Could you return all of the data exactly as given?

☆ ☆ ☆ ☆

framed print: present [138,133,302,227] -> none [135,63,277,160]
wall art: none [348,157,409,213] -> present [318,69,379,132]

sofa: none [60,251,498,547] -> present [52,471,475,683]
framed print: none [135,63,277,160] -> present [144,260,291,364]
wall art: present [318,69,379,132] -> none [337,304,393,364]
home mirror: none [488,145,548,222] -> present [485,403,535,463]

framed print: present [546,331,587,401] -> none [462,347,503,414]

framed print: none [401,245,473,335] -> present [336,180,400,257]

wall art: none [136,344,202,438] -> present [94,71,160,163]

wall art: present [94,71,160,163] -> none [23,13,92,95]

☆ ☆ ☆ ☆

- **ANSWER TO THIS PROBLEM**
framed print: present [138,133,302,227] -> none [135,63,277,160]
wall art: none [348,157,409,213] -> present [318,69,379,132]

sofa: none [60,251,498,547] -> present [52,471,475,683]
framed print: none [135,63,277,160] -> present [144,260,291,364]
wall art: present [318,69,379,132] -> none [337,304,393,364]
home mirror: none [488,145,548,222] -> present [485,403,535,463]

framed print: present [546,331,587,401] -> none [462,347,503,414]

framed print: none [401,245,473,335] -> present [336,180,400,257]

wall art: none [136,344,202,438] -> present [94,71,160,163]

wall art: present [94,71,160,163] -> none [23,13,92,95]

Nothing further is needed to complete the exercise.